Your instructions: Among the entries below, the lines from the one with "leading expertise in gravit" up to and including the one with "you fall in the same..." are to be restated exactly, without pictures.

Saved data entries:
_____
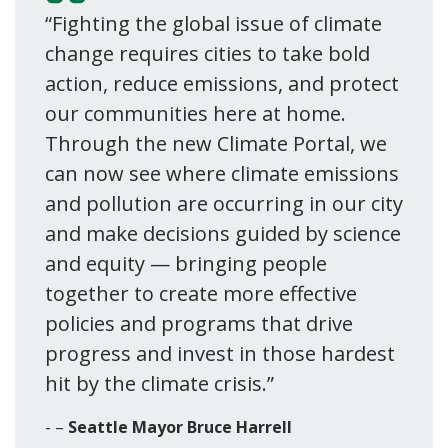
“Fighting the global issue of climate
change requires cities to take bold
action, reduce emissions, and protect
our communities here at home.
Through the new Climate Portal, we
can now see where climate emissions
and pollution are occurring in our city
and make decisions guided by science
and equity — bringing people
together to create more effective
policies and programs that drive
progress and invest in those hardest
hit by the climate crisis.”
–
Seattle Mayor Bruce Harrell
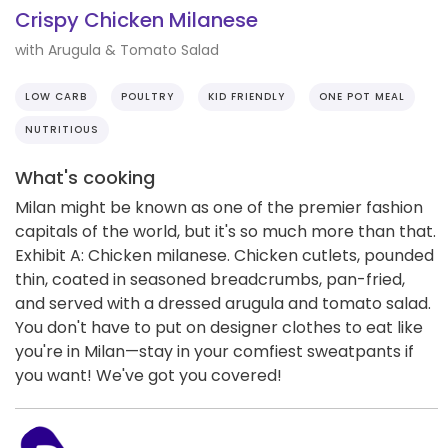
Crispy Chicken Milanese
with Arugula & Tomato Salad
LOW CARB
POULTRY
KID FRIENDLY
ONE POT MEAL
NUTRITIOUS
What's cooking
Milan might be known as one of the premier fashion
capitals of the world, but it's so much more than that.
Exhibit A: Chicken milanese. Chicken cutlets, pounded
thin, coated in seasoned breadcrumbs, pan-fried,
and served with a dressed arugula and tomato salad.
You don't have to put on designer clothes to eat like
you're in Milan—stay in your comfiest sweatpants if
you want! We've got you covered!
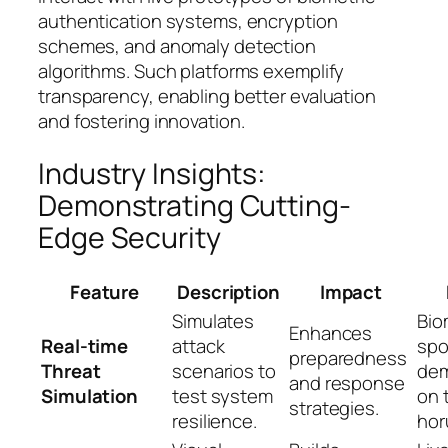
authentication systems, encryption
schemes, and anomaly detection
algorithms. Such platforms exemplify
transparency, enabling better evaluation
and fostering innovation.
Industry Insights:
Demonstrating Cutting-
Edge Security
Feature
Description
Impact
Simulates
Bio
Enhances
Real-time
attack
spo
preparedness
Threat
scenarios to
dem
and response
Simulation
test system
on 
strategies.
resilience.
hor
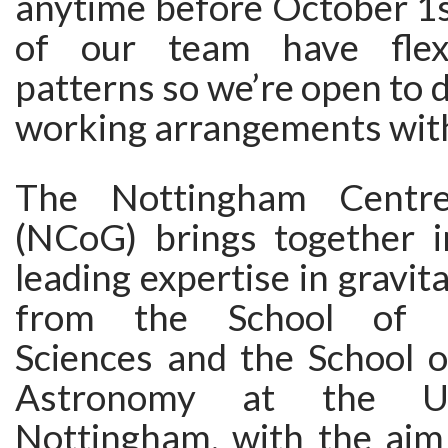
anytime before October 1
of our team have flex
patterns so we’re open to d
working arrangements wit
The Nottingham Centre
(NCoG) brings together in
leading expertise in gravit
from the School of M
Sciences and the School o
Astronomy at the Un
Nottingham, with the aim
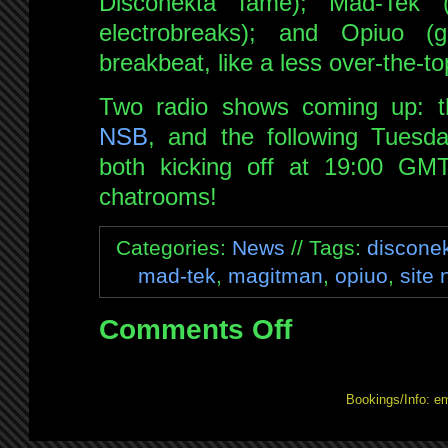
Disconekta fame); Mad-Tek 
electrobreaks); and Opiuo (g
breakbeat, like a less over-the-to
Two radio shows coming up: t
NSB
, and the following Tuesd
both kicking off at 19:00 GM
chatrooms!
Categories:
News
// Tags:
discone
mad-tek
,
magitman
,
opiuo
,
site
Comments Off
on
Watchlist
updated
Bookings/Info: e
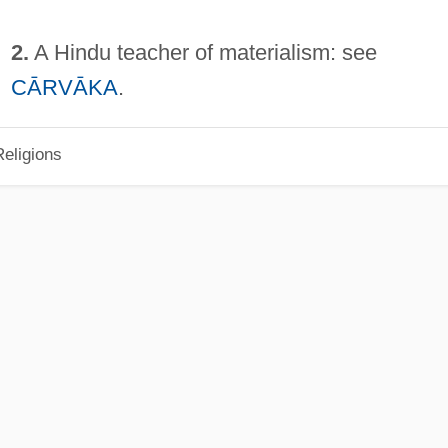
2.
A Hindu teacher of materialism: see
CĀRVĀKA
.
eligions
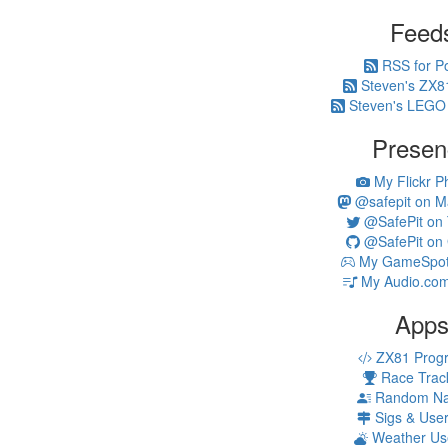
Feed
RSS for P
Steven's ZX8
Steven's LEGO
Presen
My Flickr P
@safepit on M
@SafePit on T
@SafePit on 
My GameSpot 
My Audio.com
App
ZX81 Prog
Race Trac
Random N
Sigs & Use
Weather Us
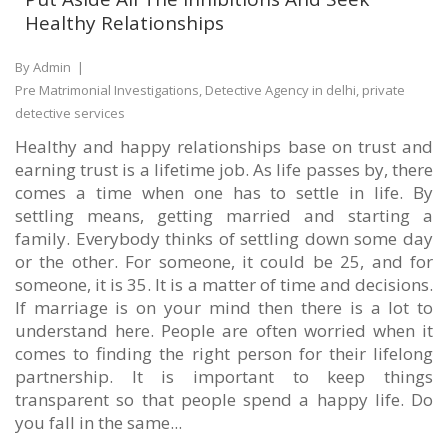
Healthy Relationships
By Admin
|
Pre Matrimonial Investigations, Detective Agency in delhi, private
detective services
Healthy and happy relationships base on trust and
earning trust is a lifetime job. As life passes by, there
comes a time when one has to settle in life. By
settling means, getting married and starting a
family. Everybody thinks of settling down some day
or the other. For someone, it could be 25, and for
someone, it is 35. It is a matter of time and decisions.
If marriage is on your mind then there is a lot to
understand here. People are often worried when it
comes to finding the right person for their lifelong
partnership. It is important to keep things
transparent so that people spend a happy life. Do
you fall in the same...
_____
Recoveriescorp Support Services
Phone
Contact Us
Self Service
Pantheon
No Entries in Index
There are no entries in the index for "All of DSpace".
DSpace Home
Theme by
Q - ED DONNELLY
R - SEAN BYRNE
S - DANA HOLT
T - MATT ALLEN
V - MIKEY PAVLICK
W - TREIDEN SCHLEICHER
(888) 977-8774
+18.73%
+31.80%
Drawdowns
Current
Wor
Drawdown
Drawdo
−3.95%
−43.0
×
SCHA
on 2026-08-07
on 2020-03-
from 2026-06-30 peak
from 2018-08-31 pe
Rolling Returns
_____
Answer area:
leading expertise in gravit
from the School of M
Sciences and the School o
Astronomy at the Un
Nottingham, with the aim
Disconekta fame); Mad-Tek 
electrobreaks); and Opiuo (g
breakbeat, like a less over-the-to
Two radio shows coming up: t
NSB
, and the following Tuesd
both kicking off at 19:00 GM
chatrooms!
Categories:
News
// Tags:
discone
mad-tek
,
magitman
,
opiuo
,
site
Comments Off
on
Watchlist
updated
Bookings/Info: e
2.
A Hindu teacher of materialism: see
CĀRVĀKA
.
eligions
Feed
RSS for P
Steven's ZX8
Steven's LEGO
Presen
My Flickr P
@safepit on M
@SafePit on T
@SafePit on 
My GameSpot 
My Audio.com
App
ZX81 Prog
Race Trac
Random N
Sigs & Use
Weather Us
Healthy Relationships
By Admin
|
Pre Matrimonial Investigations, Detective Agency in delhi, private
detective services
Healthy and happy relationships base on trust and
earning trust is a lifetime job. As life passes by, there
comes a time when one has to settle in life. By
settling means, getting married and starting a
family. Everybody thinks of settling down some day
or the other. For someone, it could be 25, and for
someone, it is 35. It is a matter of time and decisions.
If marriage is on your mind then there is a lot to
understand here. People are often worried when it
comes to finding the right person for their lifelong
partnership. It is important to keep things
transparent so that people spend a happy life. Do
you fall in the same...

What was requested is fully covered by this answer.